SpaceX’s Starlink Satellite Internet Reaches 1M Subscribers

SpaceX’s Starlink Satellite Internet Reaches 1M Subscribers

Published: December 22, 2022

Just two years after the limited beta release, SpaceX and its Starlink satellite internet service have accrued more than one million active subscribers. Since November 19, SpaceX has successfully launched more than 3,600 Starlink satellites.

More than 3000 SpaceX satellites are already operational and serving customers from around the globe. Unlike its main competitor, Hughes Network, which has over 1.3 million subscribers in the Americas, Starlink has a far greater international customer base.

The number of subscribers has been growing steadily since March 2022, when Starlink had 250,000 subscribers. In June 2022, Elon Musk, the CEO of SpaceX, reported during an all-hands meeting that SpaceX’s Starlink internet had almost 500,000 users.

Starlink maintained this growth trend and accumulated 250,000 new subscribers per quarter, which translates to about 2,600-2,700 new subscribers per day since June this year. Most subscribers are in Canada, Poland, Australia, and Ukraine, with only half being from the U.S.
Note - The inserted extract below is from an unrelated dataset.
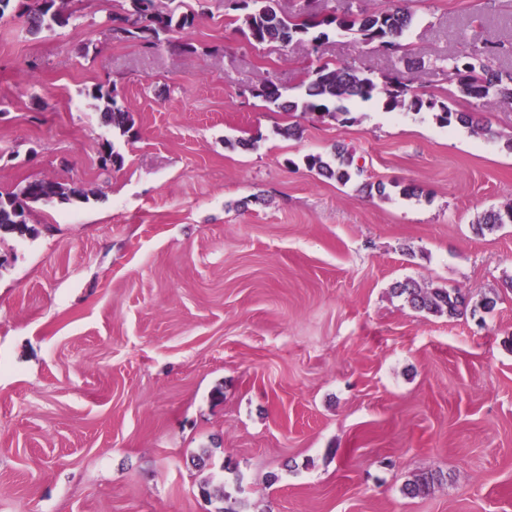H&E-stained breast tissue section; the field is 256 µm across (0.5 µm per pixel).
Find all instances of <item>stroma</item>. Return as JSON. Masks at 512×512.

On a grand scale of things, that may not seem like much. Established internet providers boast far more subscribers than that. However, it’s crucial to remember that, in the world of satellite broadband internet, this growth rate is incredible. It’s comparable to decades of growth that satellite internet companies experienced, not to mention that other providers are currently losing subscribers, rather than gaining new ones.

From Musk’s report and broader trends at SpaceX, growth will likely retain its pace over the coming years. He claims that the current flotilla of Starlink satellites is enough to sustain several million subscribers before it begins to struggle with congestion.

Starlink satellites also aren’t location-bound like regular large geostationary satellites, which operate at a much higher altitude, hence Starlink’s unique position to conquer the global satellite market far more efficiently than its competitors. In reality, each individual country’s “painful market entrance process for a new communications provider” is slowing down the expansion of Starlink as a service provider.

The price of the service varies from country to country. Regardless of the local pricing structure, the network is likely raking in more than a billion dollars per year.

“The cost of a subscription varies widely from country to country but Cloudflare indicates that the vast majority of subscribers live in countries where it costs around $100-110 per month and around $600 for a subsidized dish,” according to Teslarati. “Even accounting for SpaceX footing some of the bill for Starlink service in Ukraine, the network is almost certainly already generating more than a billion dollars of revenue per year.”